Egypt hits 'new low' on NGO restrictions
Since the ‘25 January Revolution’ of 2011 the Egyptian authorities have continued cracking down
Omar Robert Hamilton
NGOs in Egypt already face staggering restrictions, but this instruction is a new low
Hassiba Hadj Sahraoui, Amnesty International's Deputy Director for the Middle East and North Africa
A move by Egyptian authorities to prohibit national NGOs’ contact with foreign organizations without prior permission from security bodies represents a new low for freedom of association, said Amnesty International.
Amnesty International has obtained a copy of the letter. The vague language on “international entities” is likely to include both international human rights organizations and UN bodies.
“NGOs in Egypt already face staggering restrictions, but this instruction is a new low,” said Hassiba Hadj Sahraoui, Amnesty International’s Deputy Director for the Middle East and North Africa. “It is a disturbing indicator of what may lie ahead for human rights groups in the government’s new law.”
Under current legislation the numerous obstacles faced by NGOs include restrictions on registration and obtaining foreign funding. Drafts of new laws seen by Amnesty International tighten restrictions even more – in some cases severely limiting the ability of NGOs to conduct fact-finding visits and other essential activities, as well as further restricting funding.

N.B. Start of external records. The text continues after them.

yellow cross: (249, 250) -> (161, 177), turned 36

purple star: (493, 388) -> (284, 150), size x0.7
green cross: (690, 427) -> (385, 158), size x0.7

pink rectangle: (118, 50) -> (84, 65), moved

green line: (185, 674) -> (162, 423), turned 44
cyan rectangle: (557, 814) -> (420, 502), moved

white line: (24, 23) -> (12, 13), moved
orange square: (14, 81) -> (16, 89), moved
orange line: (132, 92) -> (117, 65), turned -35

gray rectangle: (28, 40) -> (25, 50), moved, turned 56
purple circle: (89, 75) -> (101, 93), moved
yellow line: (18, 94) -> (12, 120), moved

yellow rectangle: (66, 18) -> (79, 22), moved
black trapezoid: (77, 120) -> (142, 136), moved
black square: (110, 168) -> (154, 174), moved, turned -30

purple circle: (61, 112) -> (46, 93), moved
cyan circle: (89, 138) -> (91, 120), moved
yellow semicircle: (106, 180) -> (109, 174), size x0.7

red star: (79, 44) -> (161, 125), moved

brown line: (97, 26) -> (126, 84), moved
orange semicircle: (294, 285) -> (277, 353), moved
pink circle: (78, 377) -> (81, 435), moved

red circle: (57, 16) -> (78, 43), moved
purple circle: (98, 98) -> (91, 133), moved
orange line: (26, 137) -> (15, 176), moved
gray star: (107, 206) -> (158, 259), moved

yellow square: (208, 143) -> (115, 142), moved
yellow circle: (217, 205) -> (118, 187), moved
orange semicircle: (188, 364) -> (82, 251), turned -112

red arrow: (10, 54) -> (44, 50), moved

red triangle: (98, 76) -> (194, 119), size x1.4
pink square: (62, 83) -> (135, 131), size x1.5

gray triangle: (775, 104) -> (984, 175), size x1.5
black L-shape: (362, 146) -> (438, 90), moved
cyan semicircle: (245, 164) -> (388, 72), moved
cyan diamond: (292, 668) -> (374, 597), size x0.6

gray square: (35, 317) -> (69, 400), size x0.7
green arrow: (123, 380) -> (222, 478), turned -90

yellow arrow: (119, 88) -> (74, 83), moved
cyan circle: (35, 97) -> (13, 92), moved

“We fear that the authorities are yet again trying to push through legislation to stifle civil society to prevent criticism,” said Hassiba Hadj Sahraoui.
Since the ‘25 January Revolution’ of 2011 the Egyptian authorities have continued cracking down on international organizations and human rights groups.
In July 2011, the Egyptian government launched an investigation into the foreign funding of NGOs, leading to an unprecedented series of raids on both international and local civil society groups in December of that year.
Following the raids, 43 staff members of international organizations were put on trial on charges of operating without official registration and obtaining foreign funding without the authorities’ permission. Amnesty International has urged the authorities to drop the charges.
“The authorities must stop using independent civil society organizations as scapegoats for all the ills of Egypt,” said Hassiba Hadj Sahraoui. “Banning contacts with international ‘entities’ invokes Mubarak-era practices that the current President had pledged to break with.”
“We’re urging the Egyptian authorities to ensure that any legislation to replace the NGO law is in line with international law, respects the rights to freedom of expression and freedom of association, and is based on transparent consultations with human rights organizations and other NGO.”
Egypt’s government has recently faced criticism over another new draft law limiting freedom of assembly, amid reports of other restrictive laws being on their way.
The Egyptian Organization for Human Rights was refused government permission last year to work on a freedom of association project.